How do I say this without sounding trite? The truth is, you buy it or you don’t. To some of my readers, the statement I am about to make will sound trite, but that doesn’t take away from the big smile on my face when I wake up every morning: living a Torah life is living in love.
I don’t keep Torah commandments because of some antiquated, superstitious religious obligation! I believe in a God who loves me unconditionally. That means that every event that takes place in my life, no matter how joyous or painful, is entirely for my good. It doesn’t matter what I do – the love stays unconditional. That pretty much takes care of superstition. I don’t keep the Torah to “earn divine favour” or some other perverted form of paranoid spiritual manipulation. I already have divine favour just because I’m me and God loves me. Period. The same applies to you.
So why do it? I keep the Torah because I am in love. Believe it or not, I am deeply in love and that is why I find no commandment, Jewish law, or rabbinical decree anything like an oppressive “religious obligation”. I know God gave the Torah. (How I know that is a different discussion. An important discussion, but a different one.) Because I know that God gave the Torah, I don’t find it burdensome.
Again, some will find the next statement trite, but I get to live with it: He gives me flowers every spring (and every week for Shabbos), and a sunset every evening. He gives me the beauty of the ocean, and the majesty of the woods. He gives me my smile, and the smiles of all the people I love. He gives me meaning when things look bleak, and hope when despair would threaten to engulf me. He gives me growth out of pain, a miraculous alchemy, and lifts my simple pleasures from just that – simple pleasures – to profound expressions of a deep, precious relationship. I don’t find it difficult, annoying, hard, or tiresome to fulfil His wishes.

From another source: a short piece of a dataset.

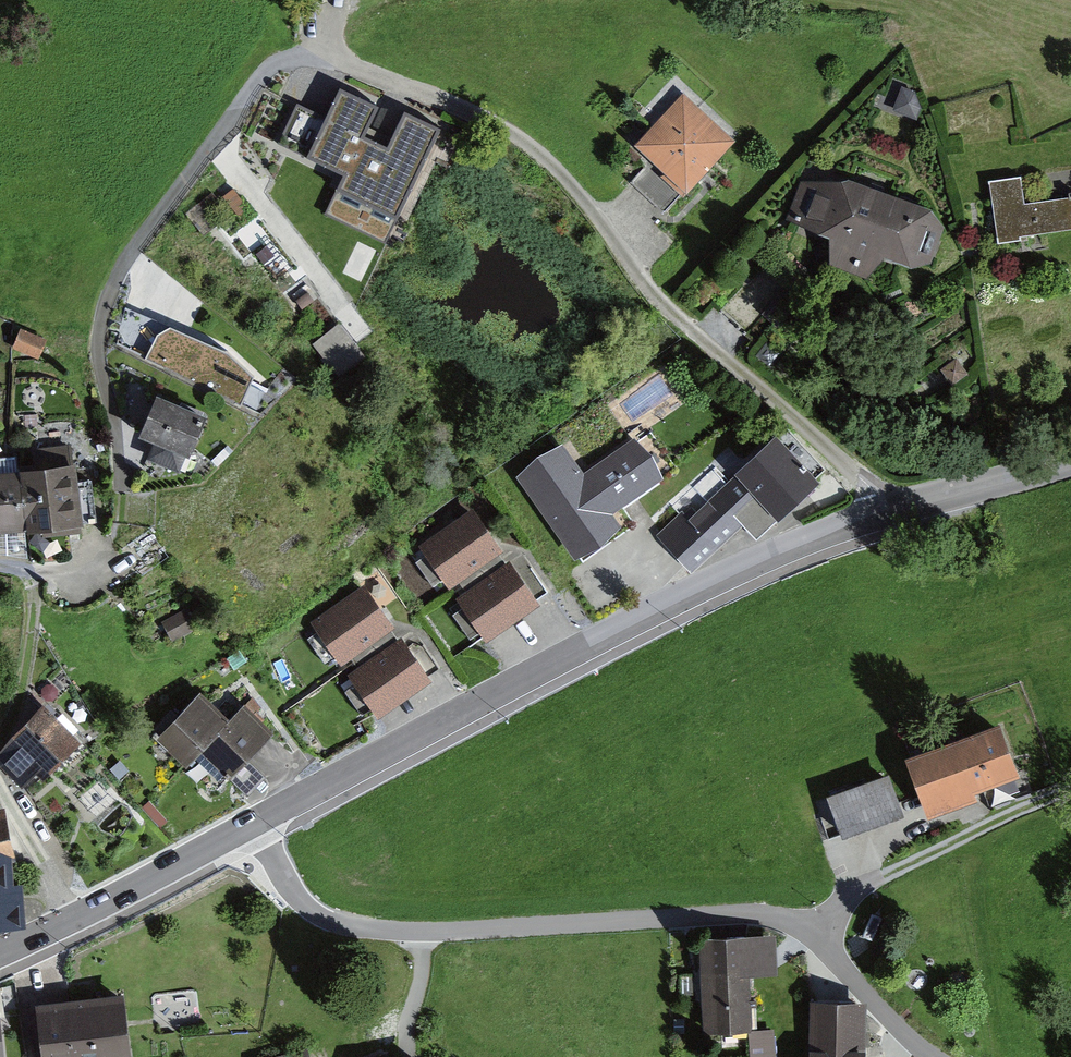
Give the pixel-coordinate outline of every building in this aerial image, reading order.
[(408,224),(455,128),(408,105),(392,138),(374,129),(387,103),(343,82),(331,106),(309,151),(345,169),(335,189),(408,224)] [(916,93),(900,88),(891,114),(917,122),(921,111),(916,93)] [(331,106),(302,91),(278,137),(309,151),(331,106)] [(743,142),(690,94),(635,153),(650,166),(635,181),(656,200),(669,212),(716,161),(729,158),(743,142)] [(988,177),(996,236),(1070,225),(1070,190),(1023,197),(1019,172),(988,177)] [(844,173),(801,177),(786,214),(823,228),(827,258),(863,271),(880,249),(906,259),(928,256),(940,222),(925,203),(844,173)] [(786,214),(782,226),(758,253),(794,286),(767,316),(796,340),(829,306),(800,281),(806,274),(793,263),(823,228),(786,214)] [(223,344),(128,301),(121,351),(243,409),(257,382),(223,344)] [(50,342),(26,328),(18,343),(41,356),(50,342)] [(354,355),(341,342),(321,362),(334,375),(354,355)] [(957,356),(944,368),(955,381),(969,369),(957,356)] [(206,414),(151,391),(135,431),(153,438),(146,455),(183,470),(206,414)] [(573,441),(526,474),(585,558),(632,525),(623,512),(674,476),(645,435),(594,471),(573,441)] [(697,496),(661,527),(697,567),(722,544),(757,526),(766,534),(822,484),(780,438),(753,463),(739,449),(718,469),(731,483),(705,505),(697,496)] [(69,441),(31,445),(32,461),(21,462),(27,524),(38,523),(39,533),(76,529),(75,519),(91,517),(88,476),(72,477),(69,441)] [(27,524),(21,462),(15,463),(14,452),(0,453),(0,527),(27,524)] [(509,559),(476,512),(427,547),(431,553),(422,559),(438,582),(446,576),(452,585),(461,579),(468,588),(509,559)] [(474,596),(464,602),(468,607),(459,614),(474,637),(483,631),(489,640),(557,593),(531,556),(515,567),(509,559),(468,588),(474,596)] [(401,637),(368,590),(318,624),(323,631),(315,636),(329,657),(336,652),(344,663),(353,656),(360,665),(401,637)] [(188,608),(166,620),(175,636),(197,624),(188,608)] [(366,673),(355,680),(358,685),(351,690),(365,711),(373,705),(381,716),(448,669),(423,634),(406,645),(401,637),(360,665),(366,673)] [(160,729),(191,760),(204,747),(229,722),(198,691),(160,729)] [(42,704),(17,722),(1,751),(27,782),(45,765),(49,768),(77,740),(42,704)] [(253,759),(275,737),(244,707),(229,722),(204,747),(234,778),(253,759)] [(1006,727),(960,745),(977,788),(984,785),(986,790),(996,786),(994,782),(1023,771),(1006,727)] [(960,745),(915,763),(932,806),(977,788),(960,745)] [(251,794),(269,776),(253,759),(234,778),(251,794)] [(890,773),(833,794),(847,834),(905,813),(890,773)] [(833,796),(818,800),(828,837),(843,833),(833,796)] [(16,852),(7,812),(0,813),(0,854),(13,853),(16,852)] [(25,924),(23,882),(14,882),(13,853),(0,854),(0,925),(25,924)] [(749,937),(704,939),(707,970),(705,970),(711,1030),(760,1027),(749,937)] [(3,988),(0,988),(0,1056),(9,1056),(3,988)] [(46,1009),(52,1056),(139,1056),(132,999),(46,1009)] [(870,1054),(870,1005),(820,1005),(820,1054),(870,1054)] [(779,1026),(752,1028),(754,1056),(780,1056),(779,1026)]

For one thing, I know that He only commands me as He does because it’s good for me. He has no needs or selfish interests, only love for me, so there goes my great self-sacrifice. But secondly, and perhaps more importantly, His commandments are a gift. They are an opportunity to, excuse the anthropomorphism, to make Him smile. And that is worth everything. How could I not want to do that? He is so good to me, all I want to do is express my love and gratitude in return.
From Religion to Relationship
Okay. Ride over. Hand over the keys. Like it? I told you that it was a little bit of a different world-view than the norm.
Most people think Judaism is a religious, but it’s not. It is a relationship. Rabbinical decrees are called fences – they protect what is precious. Keeping mitzvos (commandments) is precious, and in order to make sure that I don’t stumble, the rabbis very considerately established practices to ensure that the bottom line is never overstepped. For example, I don’t light Shabbat candles at sunset. I light them at least twenty minutes beforehand. Is that more difficult? No. It’s my way of saying, “I love You. What is important to You is important to me.” (It’s also a way of making sure that I don’t get carried away in the pre-Shabbos rush and miss the deadline!)
Now we can get into the discussion of whether love is ever difficult. Anyone happily married would agree that the answer is an unequivocal yes. But it’s a different kind of difficult. It’s difficult in the context of love. It’s a difficulty that you want in your life. It’s not something that you want to get out of, or get rid of; it’s an essential part of your identity. Gotta love the hot chocolate.
Gotta love the Torah – including every last one of those rabbinical decrees.